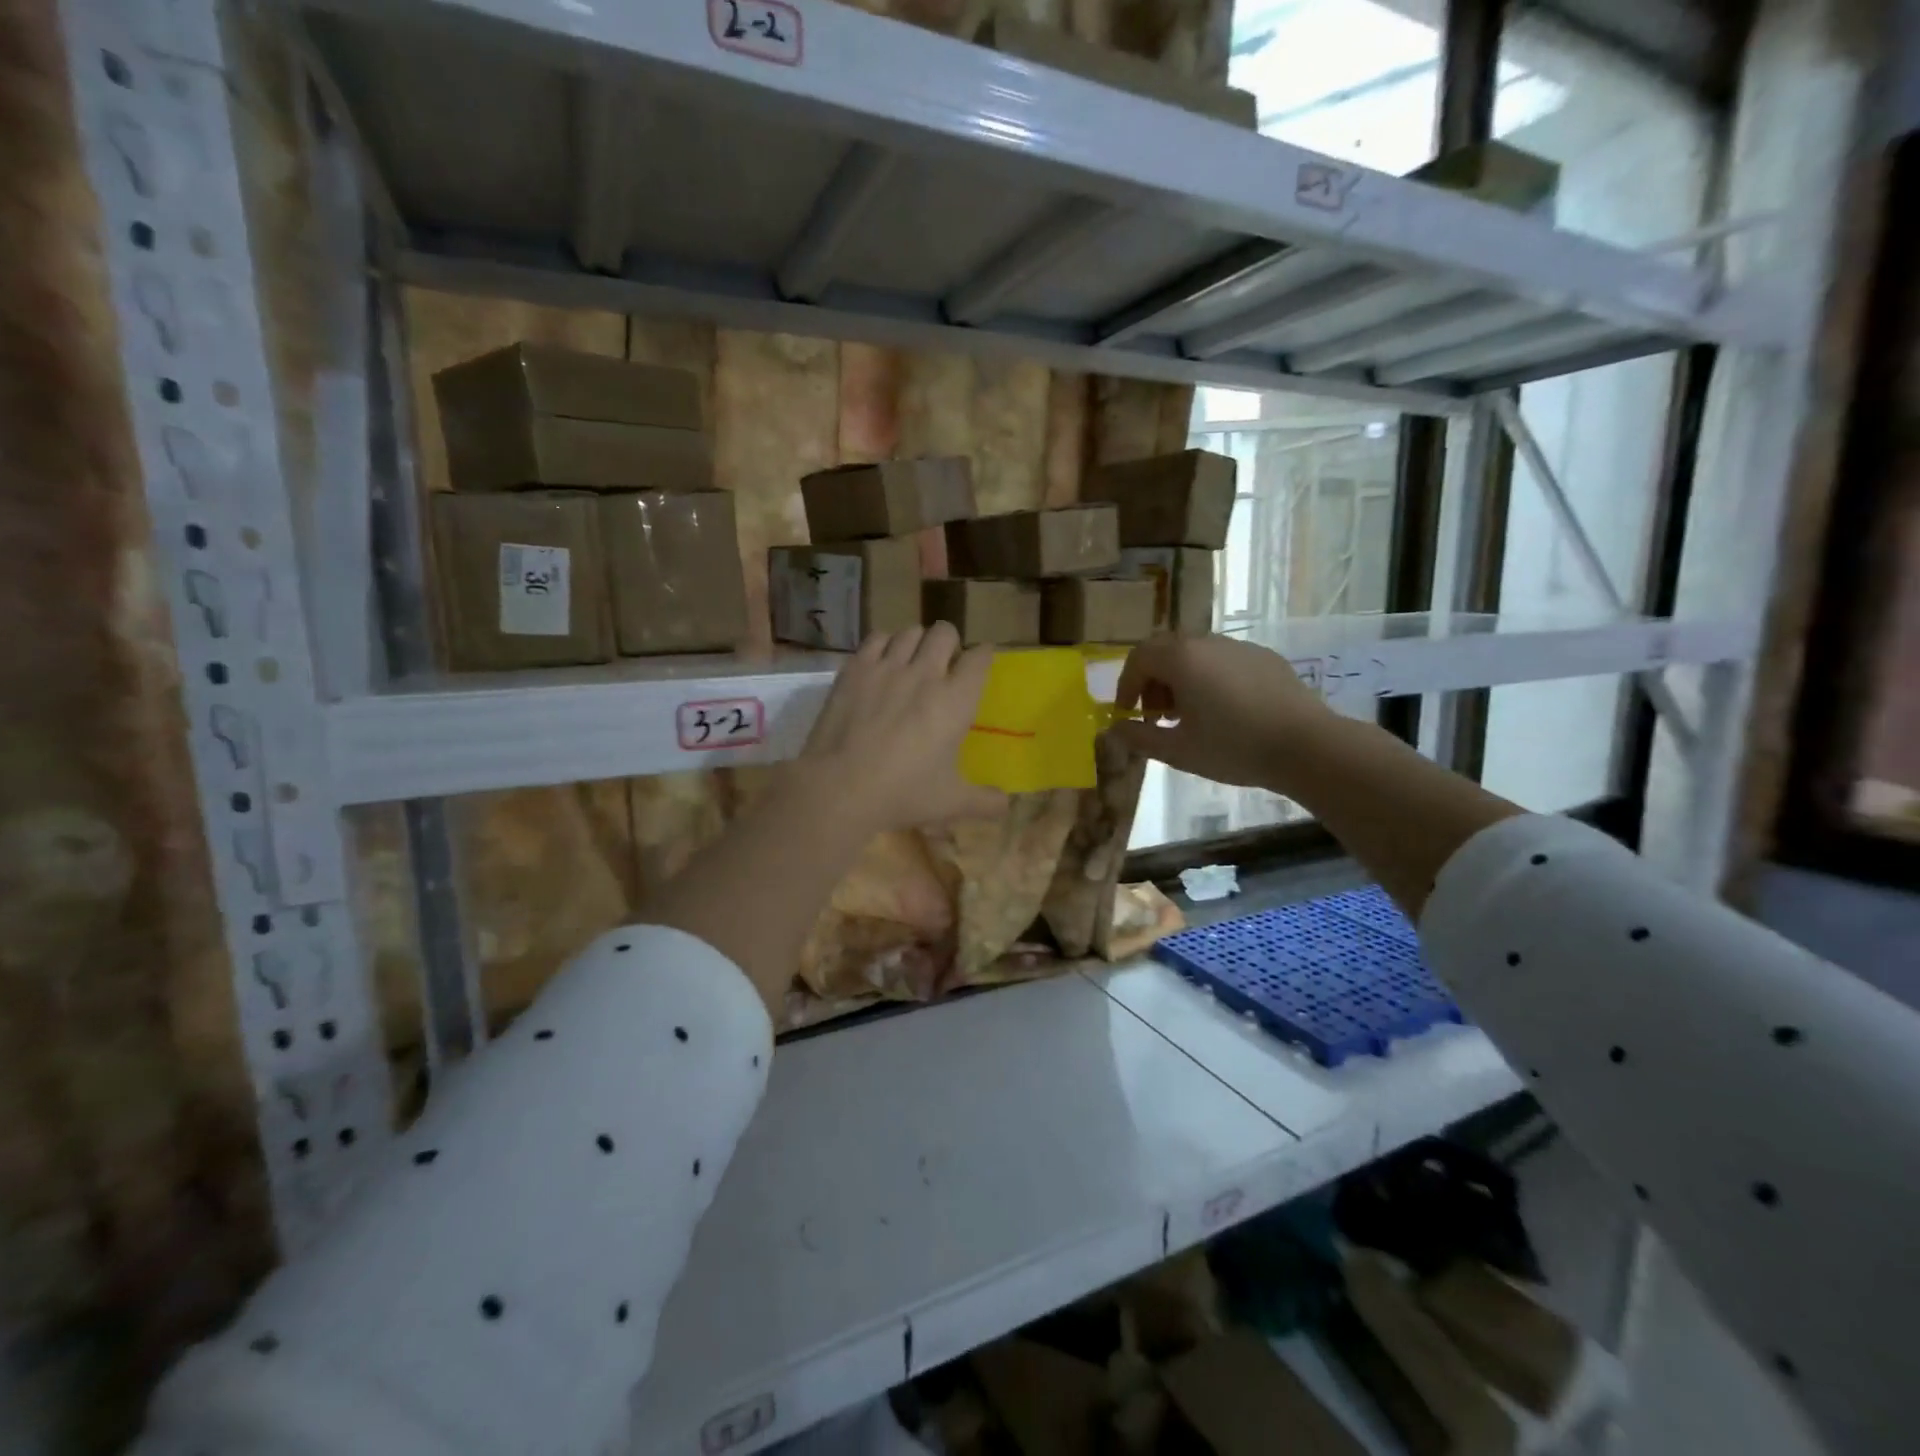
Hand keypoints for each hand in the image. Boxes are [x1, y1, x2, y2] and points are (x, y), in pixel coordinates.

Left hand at [801, 623, 1007, 832]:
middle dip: (949, 643)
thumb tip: (1007, 806)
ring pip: (910, 631)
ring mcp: (888, 667)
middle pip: (945, 632)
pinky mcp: (855, 669)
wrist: (840, 788)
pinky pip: (876, 638)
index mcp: (956, 701)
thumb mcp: (951, 803)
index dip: (983, 656)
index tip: (979, 663)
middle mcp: (926, 674)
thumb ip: (985, 802)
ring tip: (911, 661)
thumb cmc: (903, 793)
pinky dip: (884, 645)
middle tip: (943, 665)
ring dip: (917, 642)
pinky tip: (881, 663)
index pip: (980, 658)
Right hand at [1110, 632, 1332, 789]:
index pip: (1138, 658)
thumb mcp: (1178, 751)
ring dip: (1180, 678)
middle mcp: (1207, 642)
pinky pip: (1223, 660)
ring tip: (1188, 715)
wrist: (1307, 745)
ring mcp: (1238, 646)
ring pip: (1195, 653)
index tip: (1127, 713)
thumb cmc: (1234, 747)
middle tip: (1155, 714)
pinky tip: (1223, 710)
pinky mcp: (1264, 657)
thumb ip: (1140, 738)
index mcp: (1181, 658)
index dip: (1126, 685)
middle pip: (1164, 649)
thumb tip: (1115, 729)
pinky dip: (1208, 678)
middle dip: (1151, 679)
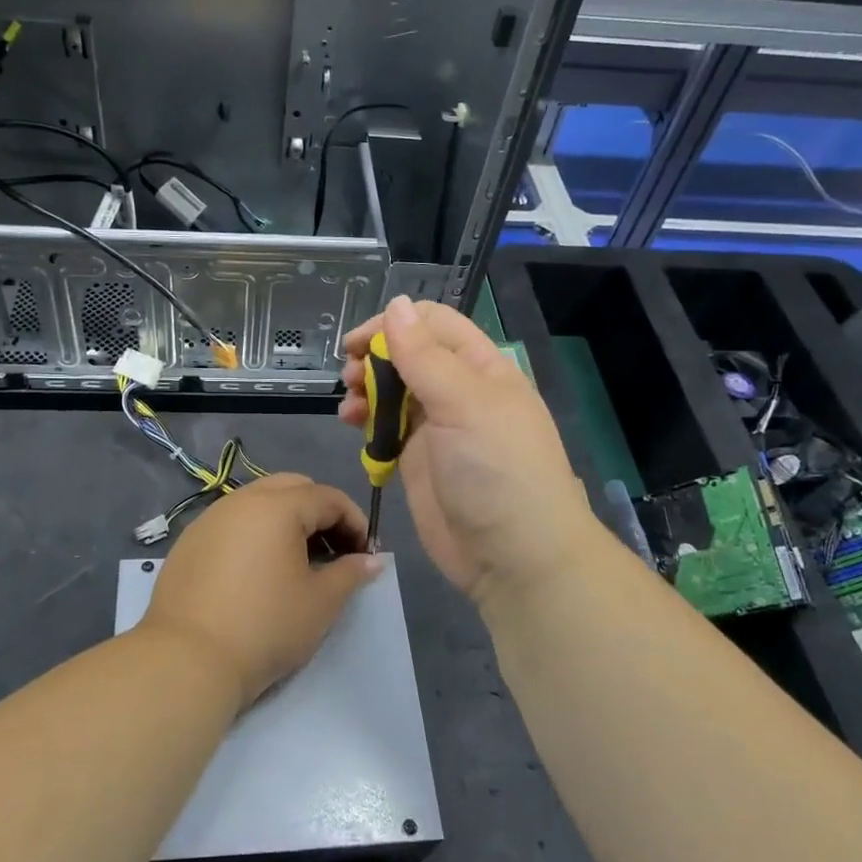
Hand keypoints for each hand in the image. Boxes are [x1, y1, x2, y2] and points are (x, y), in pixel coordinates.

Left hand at [141, 474, 380, 709]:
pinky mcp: (189, 541)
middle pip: (291, 488)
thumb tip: (371, 560)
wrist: (187, 659)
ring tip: (296, 561)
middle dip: (319, 512)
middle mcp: (241, 500)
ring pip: (258, 502)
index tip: (365, 553)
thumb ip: (350, 573)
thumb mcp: (320, 603)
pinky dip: (254, 533)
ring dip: (285, 520)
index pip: (327, 497)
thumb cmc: (265, 626)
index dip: (354, 521)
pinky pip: (232, 522)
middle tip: (333, 550)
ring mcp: (209, 518)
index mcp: (277, 506)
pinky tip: (257, 571)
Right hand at [338, 296, 596, 605]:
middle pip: (408, 354)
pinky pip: (386, 426)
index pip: (434, 323)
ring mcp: (438, 427)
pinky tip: (351, 426)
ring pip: (392, 389)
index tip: (356, 343)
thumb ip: (425, 356)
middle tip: (349, 376)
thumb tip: (396, 304)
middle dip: (374, 357)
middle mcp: (459, 391)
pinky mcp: (418, 459)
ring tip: (348, 406)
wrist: (514, 558)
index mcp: (481, 368)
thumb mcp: (464, 404)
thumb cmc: (497, 471)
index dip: (393, 324)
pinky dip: (366, 420)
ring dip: (365, 387)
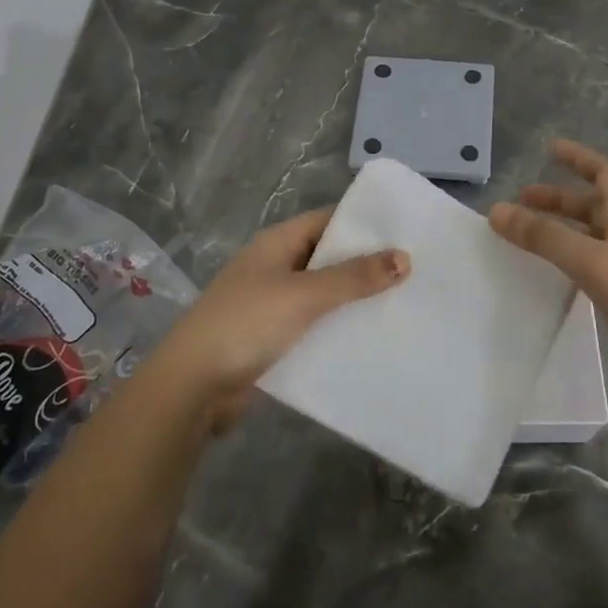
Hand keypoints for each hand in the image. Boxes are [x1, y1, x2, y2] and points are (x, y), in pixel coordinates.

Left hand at [151, 208, 408, 429]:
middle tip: (415, 271)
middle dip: (366, 264)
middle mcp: (274, 266)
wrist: (192, 387)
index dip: (364, 224)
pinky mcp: (272, 337)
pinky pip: (313, 325)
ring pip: (322, 294)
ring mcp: (271, 303)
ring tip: (403, 303)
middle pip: (327, 257)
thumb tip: (404, 257)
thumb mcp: (304, 295)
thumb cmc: (246, 324)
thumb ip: (354, 277)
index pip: (328, 220)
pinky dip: (337, 328)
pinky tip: (370, 338)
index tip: (406, 232)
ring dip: (353, 300)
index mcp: (277, 243)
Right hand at [491, 139, 607, 419]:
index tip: (549, 148)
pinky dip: (568, 268)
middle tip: (522, 203)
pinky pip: (591, 275)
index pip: (606, 176)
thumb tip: (497, 210)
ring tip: (527, 240)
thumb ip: (546, 238)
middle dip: (559, 200)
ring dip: (561, 234)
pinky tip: (550, 281)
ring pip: (591, 242)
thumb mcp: (595, 263)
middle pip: (595, 208)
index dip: (580, 158)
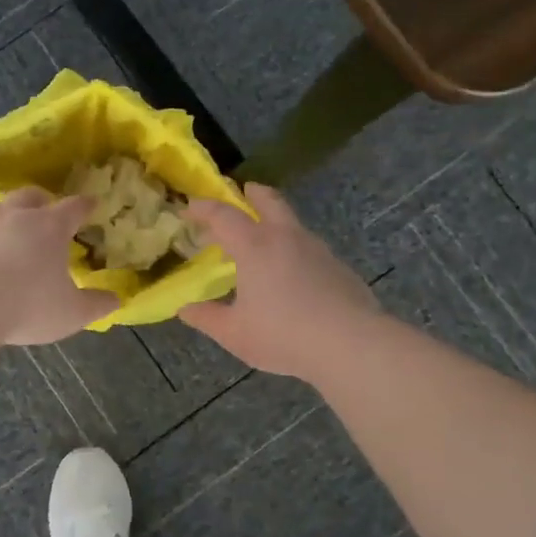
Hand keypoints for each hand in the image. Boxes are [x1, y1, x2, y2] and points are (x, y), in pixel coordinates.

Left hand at [0, 188, 118, 345]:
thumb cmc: (27, 304)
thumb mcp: (71, 313)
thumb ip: (95, 305)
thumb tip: (115, 300)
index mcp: (49, 227)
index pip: (73, 207)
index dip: (84, 205)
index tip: (91, 203)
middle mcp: (14, 218)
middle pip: (30, 196)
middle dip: (41, 200)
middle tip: (46, 211)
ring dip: (5, 218)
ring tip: (9, 234)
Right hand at [180, 183, 383, 378]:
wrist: (351, 344)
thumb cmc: (283, 335)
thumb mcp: (234, 333)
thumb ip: (206, 318)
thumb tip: (184, 309)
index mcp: (254, 246)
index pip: (223, 215)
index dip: (203, 208)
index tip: (189, 207)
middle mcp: (286, 237)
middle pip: (269, 200)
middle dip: (252, 193)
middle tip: (243, 191)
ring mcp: (317, 249)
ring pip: (293, 223)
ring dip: (276, 221)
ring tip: (265, 241)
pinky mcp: (339, 267)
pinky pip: (310, 248)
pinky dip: (295, 249)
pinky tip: (294, 274)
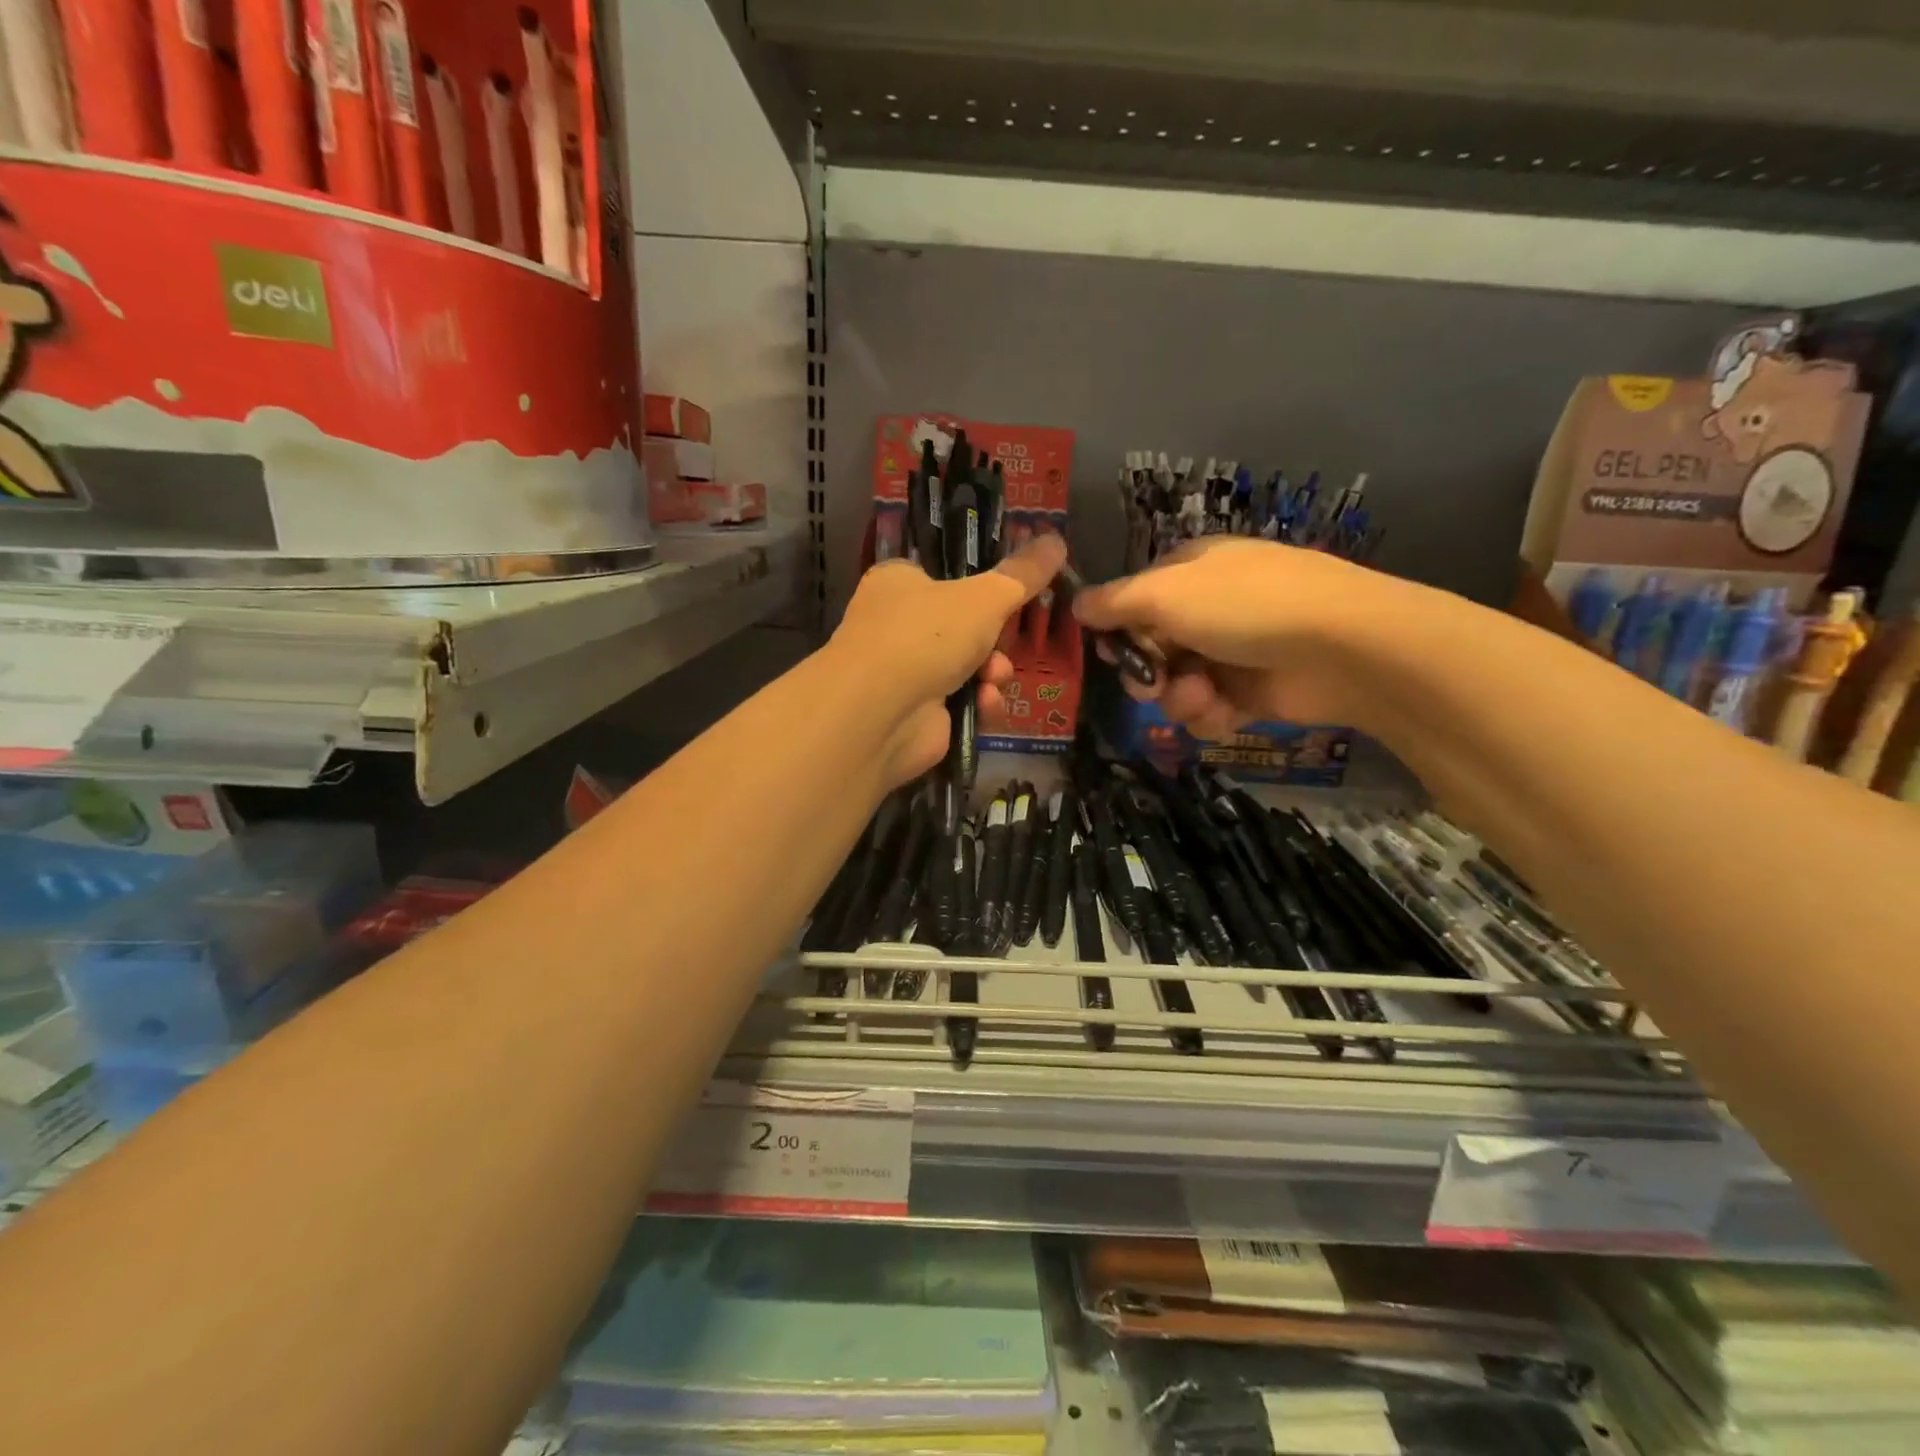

───

What you should do
Could you reproduce the listing above word for word while leaving out its pictures?

Solution
Hand keypoints for each hand in the image. Boxes are [x1, y1, x2, y2] and points are (x, y), in pixel coordinates.

Left hand at [801, 623, 1007, 832]:
middle dip: (949, 643)
thumb tip: (1007, 806)
ring pip: (910, 631)
ring mcp: (888, 667)
middle pip: (945, 632)
pinky mcp: (855, 669)
wrist: (840, 788)
pinky pip: (876, 638)
index mcp: (956, 701)
thumb mcp: (951, 803)
index dip: (983, 656)
index tip: (979, 663)
middle mcp: (926, 674)
thumb ip: (985, 802)
ring tip: (911, 661)
thumb cmc: (903, 793)
pinky dip: (884, 645)
middle tip: (943, 665)
ring dip: (917, 642)
pinky tip: (881, 663)
index pip: (980, 658)
Right hand at [1110, 632, 1332, 789]:
index pip: (1138, 658)
thumb mcp: (1178, 751)
ring dip: (1180, 678)
middle mcp: (1207, 642)
pinky pip: (1223, 660)
ring tip: (1188, 715)
wrist: (1307, 745)
ring mcp: (1238, 646)
ring pip: (1195, 653)
index tip: (1127, 713)
thumb cmc: (1234, 747)
middle tip: (1155, 714)
pinky tip: (1223, 710)
pinky mcp: (1264, 657)
thumb ip: (1140, 738)
index mcp: (1181, 658)
index dip: (1126, 685)
middle pip: (1164, 649)
thumb tip: (1115, 729)
pinky dip: (1208, 678)
middle dip: (1151, 679)
Hand keypoints for each hand in the image. Boxes are [x1, y1, x2, y2] and points are (x, y), in pixel coordinates.

Left hand at [141, 474, 380, 709]:
pinky mcp: (189, 541)
middle pip: (291, 488)
thumb tip: (371, 560)
wrist: (187, 659)
ring tip: (296, 561)
middle dip: (319, 512)
middle mcp: (241, 500)
ring pip: (258, 502)
index tip: (365, 553)
thumb ip: (350, 573)
thumb mcp: (320, 603)
pinky dip: (254, 533)
ring dip: (285, 520)
index pip: (327, 497)
thumb cmc: (265, 626)
index dip: (354, 521)
pinky pip: (232, 522)
middle tip: (333, 550)
ring mcp: (209, 518)
index mcp: (277, 506)
pinky tip: (257, 571)
Right hand at [338, 296, 596, 605]:
middle pip: (408, 354)
pinky pip: (386, 426)
index pip: (434, 323)
ring mcp: (438, 427)
pinky tip: (351, 426)
ring pip: (392, 389)
index tip: (356, 343)
thumb ip: (425, 356)
middle tip: (349, 376)
thumb tip: (396, 304)
middle dip: (374, 357)
middle mcp: (459, 391)
pinky mcp: (418, 459)
ring tip: (348, 406)
wrist: (514, 558)
index mcp: (481, 368)
thumb mcp: (464, 404)
thumb cmc: (497, 471)
index dip: (393, 324)
pinky dip: (366, 420)
ring dip: (365, 387)
Hand keypoints for each hand in the image. Boxes are [x1, y1, x2, y2] and points are (x, y), in pixel coordinates.

Left hand at [151, 208, 408, 429]:
middle tip: (415, 271)
middle dip: (366, 264)
middle mcp: (274, 266)
wrist: (192, 387)
index dip: (364, 224)
pinky mcp: (272, 337)
pinky pip: (313, 325)
ring pip: (322, 294)
ring mcp: (271, 303)
ring tip: (403, 303)
middle pip: (327, 257)
thumb tip: (404, 257)
thumb mcp: (304, 295)
thumb cmc: (246, 324)
thumb ip: (354, 277)
index pip: (328, 220)
pinky dip: (337, 328)
pinky tip: (370, 338)
index tip: (406, 232)
ring dip: (353, 300)
index mcp: (277, 243)
Right hand at [491, 139, 607, 419]:
index tip: (549, 148)
pinky dip: (568, 268)
middle tip: (522, 203)
pinky pip: (591, 275)
index pip: (606, 176)
thumb tip: (497, 210)
ring tip: (527, 240)
thumb ip: (546, 238)
middle dip: (559, 200)
ring dip: (561, 234)
pinky tip: (550, 281)
ring pip: (591, 242)
thumb mcp: (595, 263)
middle pip: (595, 208)
index dip: (580, 158)
Hand keypoints for each hand in the image. Boxes are [x1, y1, x2, y2] and points are (x, y), in pixel coordinates.

Left hand at [0, 188, 118, 345]:
thumb cmc: (27, 304)
thumb mcp: (71, 313)
thumb ip: (95, 305)
thumb tip: (115, 300)
index mcp: (49, 227)
index pip: (73, 207)
index dip: (84, 205)
index tip: (91, 203)
middle mcp: (14, 218)
middle pip: (30, 196)
middle dip: (41, 200)
middle tip: (46, 211)
ring dip: (5, 218)
ring tip: (9, 234)
Right hand at [180, 183, 383, 378]:
wrist: (351, 344)
thumb cmc: (283, 335)
thumb mcp: (234, 333)
thumb ip: (206, 318)
thumb tip: (184, 309)
index mcp: (254, 246)
index pip: (223, 215)
index dip: (203, 208)
index tip: (189, 207)
middle mcp: (286, 237)
middle pip: (269, 200)
middle dip: (252, 193)
middle tip: (243, 191)
ring mcp: (317, 249)
ring pip: (293, 223)
ring dip: (276, 221)
ring tip: (265, 241)
pinky mcp: (339, 267)
pinky pip: (310, 248)
pinky dip: (295, 249)
pinky tip: (294, 274)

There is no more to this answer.